Right, so there's no information we can get at this point I think. But
raising will still trigger the dump later on.

>
> In all cases, IMHO this would be better the debug lines work with both pure
> structs and sections.

Yeah, I need to change that to something generic.

>
>> +
>>          # When we see compressed array elements, unfold them here
>>          new_fields = []
>>          for field in self.desc['struct']['fields']:
>> @@ -477,6 +481,11 @@ def read(self):
>>                      raise Exception("Subsection %s not found at offset %x" % ( subsection['vmsd_name'], self.file.tell()))
>>                  name = self.file.readstr()
>>                  version_id = self.file.read32()
>> +
>> +                if not subsection:
>> +                    raise Exception("Empty description for subsection %s" %
>> +                                    name)
>
> This is checking subsection==None??  I doubt whether this will hit..

Well, there could be a None in the list of subsections somehow, no?
■ ■ ■ ■ ■ ■ ■
## What to do
a – From the code review excerpt, reproduce the passage from "Yeah, I need" up to and including "version_id = self.file.read32()".
b – In the code review excerpt, what does the reviewer say the debug lines should work with?
■ ■ ■ ■ ■ ■ ■
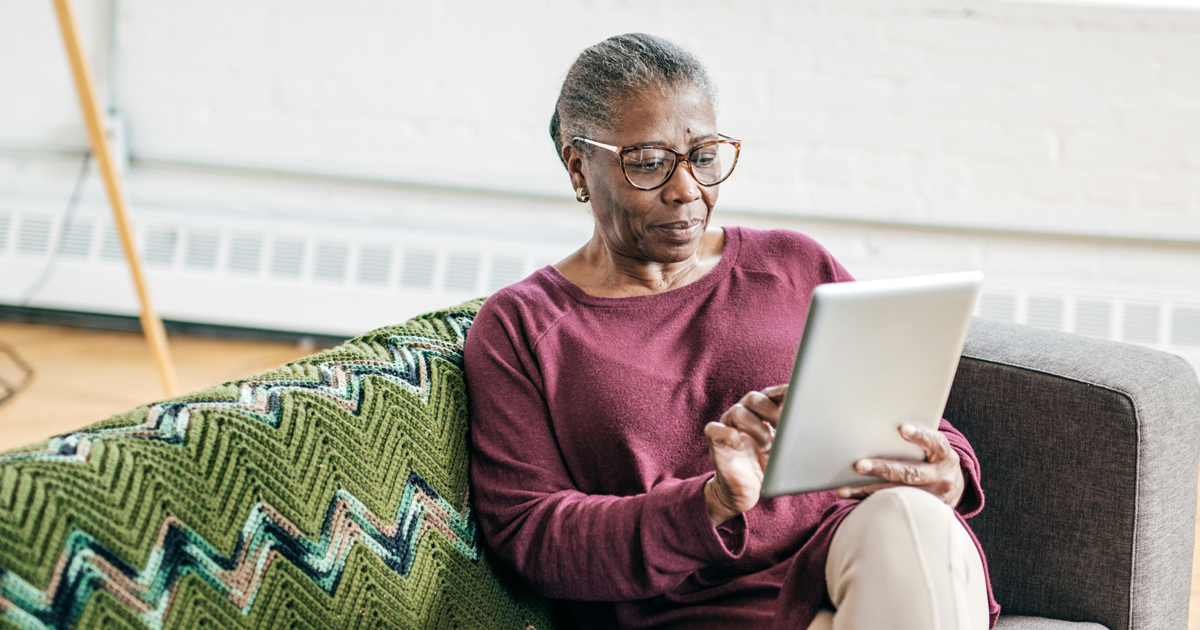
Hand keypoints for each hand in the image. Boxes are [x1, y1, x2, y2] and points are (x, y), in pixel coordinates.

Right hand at [704, 385, 786, 525]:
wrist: (746, 493)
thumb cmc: (769, 469)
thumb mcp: (787, 452)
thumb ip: (798, 437)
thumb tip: (824, 430)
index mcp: (764, 413)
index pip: (774, 394)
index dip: (784, 393)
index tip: (799, 397)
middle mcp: (745, 415)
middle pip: (754, 398)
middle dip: (771, 410)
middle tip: (784, 423)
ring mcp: (729, 427)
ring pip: (737, 412)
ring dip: (755, 426)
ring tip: (766, 444)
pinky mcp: (716, 442)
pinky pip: (715, 430)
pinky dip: (728, 434)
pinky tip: (739, 443)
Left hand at [836, 424, 964, 506]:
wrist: (954, 487)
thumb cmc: (934, 458)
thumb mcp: (934, 446)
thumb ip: (918, 438)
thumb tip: (882, 422)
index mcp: (945, 455)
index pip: (935, 443)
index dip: (920, 436)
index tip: (902, 429)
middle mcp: (941, 477)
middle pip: (911, 473)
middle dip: (884, 469)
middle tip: (859, 465)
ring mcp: (932, 497)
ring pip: (898, 494)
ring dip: (868, 490)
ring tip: (844, 488)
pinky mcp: (920, 511)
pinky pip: (892, 506)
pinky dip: (868, 500)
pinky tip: (849, 496)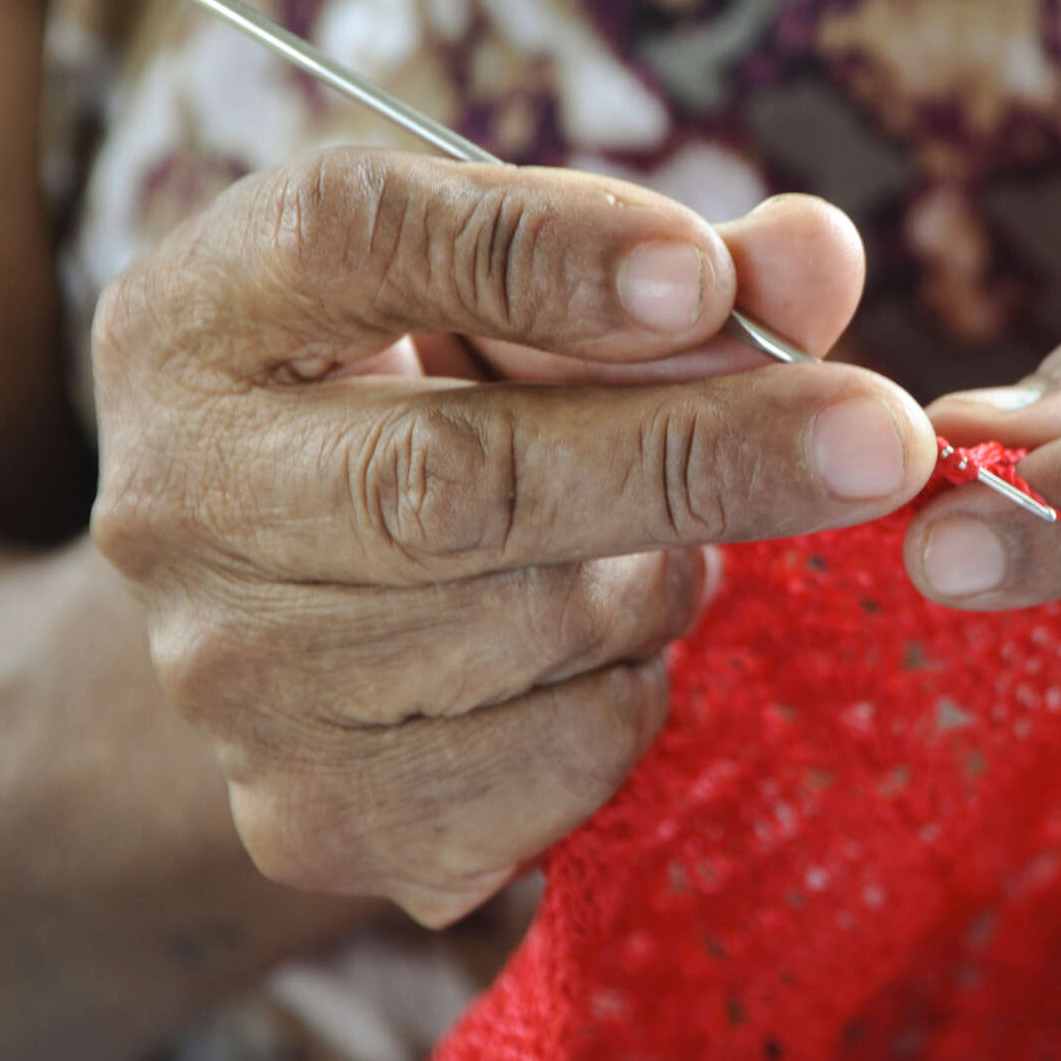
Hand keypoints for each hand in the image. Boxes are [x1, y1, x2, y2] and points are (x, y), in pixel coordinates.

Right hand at [92, 149, 935, 925]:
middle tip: (882, 440)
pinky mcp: (314, 820)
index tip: (708, 279)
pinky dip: (631, 699)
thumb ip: (668, 265)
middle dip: (699, 456)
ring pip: (533, 631)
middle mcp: (178, 501)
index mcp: (208, 315)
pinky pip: (557, 766)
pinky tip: (596, 651)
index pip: (357, 240)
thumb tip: (813, 260)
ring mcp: (231, 682)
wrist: (301, 616)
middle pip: (457, 481)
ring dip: (661, 581)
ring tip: (650, 546)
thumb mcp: (519, 302)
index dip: (544, 253)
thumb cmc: (434, 406)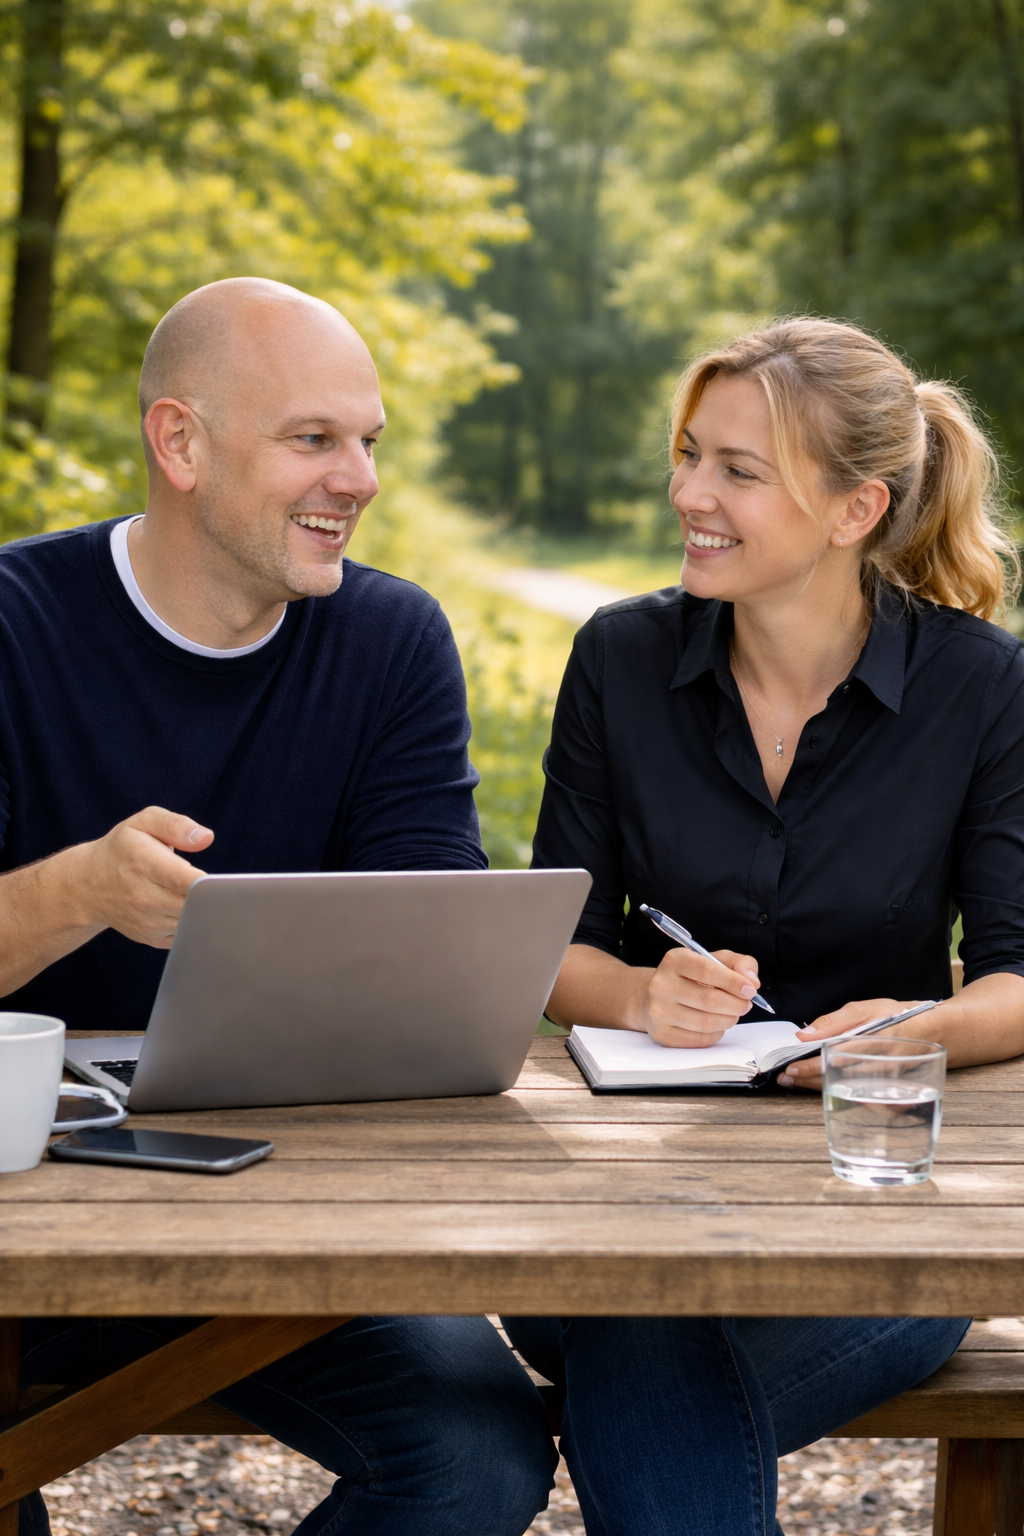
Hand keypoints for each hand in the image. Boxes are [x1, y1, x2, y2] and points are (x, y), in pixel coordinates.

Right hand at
■ ■ ■ ■ ■ ■ ■
## Solutions to each task
a –
Yeah, I need to change that to something generic.

>
>> +
>>          # When we see compressed array elements, unfold them here
>>          new_fields = []
>>          for field in self.desc['struct']['fields']:
>> @@ -477,6 +481,11 @@ def read(self):
>>                      raise Exception("Subsection %s not found at offset %x" % ( subsection['vmsd_name'], self.file.tell()))
>>                  name = self.file.readstr()
>>                  version_id = self.file.read32()

b – Both pure structs and sections.